#### [Data excerpts]
:::
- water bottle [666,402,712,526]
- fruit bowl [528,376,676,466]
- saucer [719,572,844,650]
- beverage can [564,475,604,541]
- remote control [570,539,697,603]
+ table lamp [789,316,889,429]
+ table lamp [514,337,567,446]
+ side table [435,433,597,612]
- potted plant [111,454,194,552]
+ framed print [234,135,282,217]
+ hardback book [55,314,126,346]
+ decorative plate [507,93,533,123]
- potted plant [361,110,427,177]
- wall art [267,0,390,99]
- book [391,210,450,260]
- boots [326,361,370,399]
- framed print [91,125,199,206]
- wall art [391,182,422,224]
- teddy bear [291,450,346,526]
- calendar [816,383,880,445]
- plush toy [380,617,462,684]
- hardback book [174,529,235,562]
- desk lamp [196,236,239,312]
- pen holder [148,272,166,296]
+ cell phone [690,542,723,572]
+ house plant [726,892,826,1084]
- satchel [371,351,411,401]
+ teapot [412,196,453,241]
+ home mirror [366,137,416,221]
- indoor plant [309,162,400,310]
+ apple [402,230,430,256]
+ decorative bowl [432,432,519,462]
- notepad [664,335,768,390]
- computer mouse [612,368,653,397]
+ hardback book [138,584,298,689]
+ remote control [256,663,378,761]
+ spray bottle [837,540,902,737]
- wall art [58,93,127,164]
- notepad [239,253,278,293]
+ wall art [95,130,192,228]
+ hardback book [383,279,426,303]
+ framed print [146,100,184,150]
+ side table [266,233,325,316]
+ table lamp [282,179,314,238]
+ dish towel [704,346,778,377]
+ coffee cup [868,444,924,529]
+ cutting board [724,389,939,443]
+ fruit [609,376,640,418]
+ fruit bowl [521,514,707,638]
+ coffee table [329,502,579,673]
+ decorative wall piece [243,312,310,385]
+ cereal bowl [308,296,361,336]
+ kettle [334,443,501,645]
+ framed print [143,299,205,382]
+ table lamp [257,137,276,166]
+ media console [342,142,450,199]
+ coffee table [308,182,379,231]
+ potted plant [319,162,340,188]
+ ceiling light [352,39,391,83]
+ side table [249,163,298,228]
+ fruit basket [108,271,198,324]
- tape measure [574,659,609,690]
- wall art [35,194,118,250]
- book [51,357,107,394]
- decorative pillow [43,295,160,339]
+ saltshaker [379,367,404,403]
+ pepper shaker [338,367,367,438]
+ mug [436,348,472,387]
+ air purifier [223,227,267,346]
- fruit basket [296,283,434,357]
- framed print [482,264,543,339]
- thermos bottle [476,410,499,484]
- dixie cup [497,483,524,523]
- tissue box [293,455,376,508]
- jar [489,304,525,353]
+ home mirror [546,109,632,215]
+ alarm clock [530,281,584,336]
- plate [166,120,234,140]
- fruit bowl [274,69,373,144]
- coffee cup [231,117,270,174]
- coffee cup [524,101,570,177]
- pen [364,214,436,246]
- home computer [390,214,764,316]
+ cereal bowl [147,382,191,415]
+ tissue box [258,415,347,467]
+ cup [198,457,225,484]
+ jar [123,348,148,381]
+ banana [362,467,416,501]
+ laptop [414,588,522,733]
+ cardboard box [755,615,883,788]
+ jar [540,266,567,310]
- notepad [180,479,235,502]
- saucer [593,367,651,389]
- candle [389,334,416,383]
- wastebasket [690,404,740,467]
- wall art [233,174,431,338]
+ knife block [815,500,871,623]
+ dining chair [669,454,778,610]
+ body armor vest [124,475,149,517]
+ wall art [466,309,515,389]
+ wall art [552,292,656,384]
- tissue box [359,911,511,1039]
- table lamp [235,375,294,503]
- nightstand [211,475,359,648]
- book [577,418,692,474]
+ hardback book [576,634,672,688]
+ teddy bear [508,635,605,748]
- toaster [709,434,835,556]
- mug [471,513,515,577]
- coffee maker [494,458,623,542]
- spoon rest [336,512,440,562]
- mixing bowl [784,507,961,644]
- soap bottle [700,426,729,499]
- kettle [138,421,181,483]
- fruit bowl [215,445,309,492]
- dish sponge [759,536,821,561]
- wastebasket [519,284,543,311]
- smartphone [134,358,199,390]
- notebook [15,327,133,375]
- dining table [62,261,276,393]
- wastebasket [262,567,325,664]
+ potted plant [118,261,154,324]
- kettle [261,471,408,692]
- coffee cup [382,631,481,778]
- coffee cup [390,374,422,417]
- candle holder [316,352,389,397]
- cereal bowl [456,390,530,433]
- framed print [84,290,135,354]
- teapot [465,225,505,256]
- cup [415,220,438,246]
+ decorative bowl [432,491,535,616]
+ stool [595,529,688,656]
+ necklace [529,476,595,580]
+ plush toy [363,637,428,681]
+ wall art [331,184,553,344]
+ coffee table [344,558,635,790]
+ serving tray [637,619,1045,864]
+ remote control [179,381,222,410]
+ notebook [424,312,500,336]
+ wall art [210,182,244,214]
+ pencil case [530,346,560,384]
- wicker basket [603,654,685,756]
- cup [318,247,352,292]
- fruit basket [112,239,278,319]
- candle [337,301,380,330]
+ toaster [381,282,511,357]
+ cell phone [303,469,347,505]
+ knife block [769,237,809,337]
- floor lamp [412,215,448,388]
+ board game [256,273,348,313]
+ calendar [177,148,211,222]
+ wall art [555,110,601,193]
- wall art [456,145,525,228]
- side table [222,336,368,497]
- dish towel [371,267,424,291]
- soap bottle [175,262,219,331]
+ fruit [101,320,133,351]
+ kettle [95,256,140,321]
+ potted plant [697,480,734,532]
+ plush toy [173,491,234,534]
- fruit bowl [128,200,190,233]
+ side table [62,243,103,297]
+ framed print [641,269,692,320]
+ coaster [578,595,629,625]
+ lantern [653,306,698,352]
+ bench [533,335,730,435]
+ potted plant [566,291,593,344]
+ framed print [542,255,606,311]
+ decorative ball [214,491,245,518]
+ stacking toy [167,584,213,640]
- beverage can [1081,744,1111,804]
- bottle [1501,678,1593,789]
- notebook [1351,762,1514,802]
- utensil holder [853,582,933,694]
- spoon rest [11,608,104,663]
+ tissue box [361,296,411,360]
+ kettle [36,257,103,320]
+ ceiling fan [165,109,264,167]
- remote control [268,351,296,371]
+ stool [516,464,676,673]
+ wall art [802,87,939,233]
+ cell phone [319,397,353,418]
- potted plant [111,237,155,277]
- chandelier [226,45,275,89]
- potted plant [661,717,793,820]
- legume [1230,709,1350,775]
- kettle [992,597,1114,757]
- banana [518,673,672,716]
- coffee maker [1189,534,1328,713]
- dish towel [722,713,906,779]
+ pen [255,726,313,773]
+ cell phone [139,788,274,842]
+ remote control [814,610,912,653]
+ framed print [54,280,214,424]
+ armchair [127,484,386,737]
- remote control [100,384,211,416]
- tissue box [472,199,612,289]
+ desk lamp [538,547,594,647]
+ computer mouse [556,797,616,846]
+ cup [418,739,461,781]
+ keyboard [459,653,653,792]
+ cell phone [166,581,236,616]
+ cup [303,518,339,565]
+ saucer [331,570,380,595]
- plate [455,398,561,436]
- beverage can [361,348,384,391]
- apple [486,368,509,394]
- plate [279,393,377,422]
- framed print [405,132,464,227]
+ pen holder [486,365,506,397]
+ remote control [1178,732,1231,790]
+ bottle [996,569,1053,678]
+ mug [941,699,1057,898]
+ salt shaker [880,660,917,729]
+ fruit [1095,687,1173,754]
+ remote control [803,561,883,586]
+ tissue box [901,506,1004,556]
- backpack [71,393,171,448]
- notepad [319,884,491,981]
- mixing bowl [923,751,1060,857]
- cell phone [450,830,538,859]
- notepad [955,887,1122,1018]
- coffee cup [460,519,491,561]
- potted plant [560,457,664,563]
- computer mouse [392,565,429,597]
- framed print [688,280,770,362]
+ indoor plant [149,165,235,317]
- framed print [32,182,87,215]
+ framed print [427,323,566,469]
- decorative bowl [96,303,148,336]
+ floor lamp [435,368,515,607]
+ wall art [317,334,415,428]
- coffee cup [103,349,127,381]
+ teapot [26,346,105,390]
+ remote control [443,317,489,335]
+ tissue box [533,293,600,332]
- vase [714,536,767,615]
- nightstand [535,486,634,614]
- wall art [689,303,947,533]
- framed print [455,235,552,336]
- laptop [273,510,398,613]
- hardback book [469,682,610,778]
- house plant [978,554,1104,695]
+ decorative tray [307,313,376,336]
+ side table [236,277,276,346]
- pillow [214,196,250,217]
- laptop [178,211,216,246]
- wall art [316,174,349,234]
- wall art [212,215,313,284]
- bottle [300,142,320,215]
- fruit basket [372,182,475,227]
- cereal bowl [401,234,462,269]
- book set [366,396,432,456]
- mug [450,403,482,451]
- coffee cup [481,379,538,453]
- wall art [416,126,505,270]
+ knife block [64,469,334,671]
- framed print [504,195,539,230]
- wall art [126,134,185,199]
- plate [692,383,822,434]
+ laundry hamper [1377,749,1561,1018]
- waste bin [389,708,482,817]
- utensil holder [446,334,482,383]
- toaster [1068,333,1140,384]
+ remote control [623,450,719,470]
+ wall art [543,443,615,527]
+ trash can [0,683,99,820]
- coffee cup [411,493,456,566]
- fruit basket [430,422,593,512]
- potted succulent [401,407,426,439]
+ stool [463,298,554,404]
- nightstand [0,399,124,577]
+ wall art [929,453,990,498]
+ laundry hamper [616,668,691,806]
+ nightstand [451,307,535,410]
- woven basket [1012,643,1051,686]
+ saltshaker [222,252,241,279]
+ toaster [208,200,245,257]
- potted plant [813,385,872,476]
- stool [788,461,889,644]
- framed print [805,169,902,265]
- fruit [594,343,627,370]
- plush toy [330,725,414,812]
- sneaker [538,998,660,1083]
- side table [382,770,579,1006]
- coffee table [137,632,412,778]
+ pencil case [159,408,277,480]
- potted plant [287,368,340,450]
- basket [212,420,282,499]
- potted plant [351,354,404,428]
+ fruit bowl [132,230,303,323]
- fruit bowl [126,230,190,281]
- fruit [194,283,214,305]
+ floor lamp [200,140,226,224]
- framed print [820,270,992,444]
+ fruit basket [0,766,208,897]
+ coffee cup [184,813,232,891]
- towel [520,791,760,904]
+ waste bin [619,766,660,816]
:::
#### [ASSIGNMENT]
Word for word, restate the lines of the data above that fall between the line holding "- wicker basket [603,654,685,756]" and the line holding "decorative ball [214,491,245,518]", inclusive, and no other lines.

#### [YOUR SOLUTION]
- wicker basket [603,654,685,756]
- cup [318,247,352,292]
- fruit basket [112,239,278,319]
- candle [337,301,380,330]
+ toaster [381,282,511,357]
+ cell phone [303,469,347,505]
+ knife block [769,237,809,337]
- floor lamp [412,215,448,388]
+ board game [256,273,348,313]
+ calendar [177,148,211,222]
+ wall art [555,110,601,193]
- wall art [456,145,525,228]
- side table [222,336,368,497]
- dish towel [371,267,424,291]
- soap bottle [175,262,219,331]
+ fruit [101,320,133,351]
+ kettle [95,256,140,321]
+ potted plant [697,480,734,532]
+ plush toy [173,491,234,534]
- fruit bowl [128,200,190,233]
+ side table [62,243,103,297]
+ framed print [641,269,692,320]
+ coaster [578,595,629,625]
+ lantern [653,306,698,352]
+ bench [533,335,730,435]
+ potted plant [566,291,593,344]
+ framed print [542,255,606,311]
+ decorative ball [214,491,245,518]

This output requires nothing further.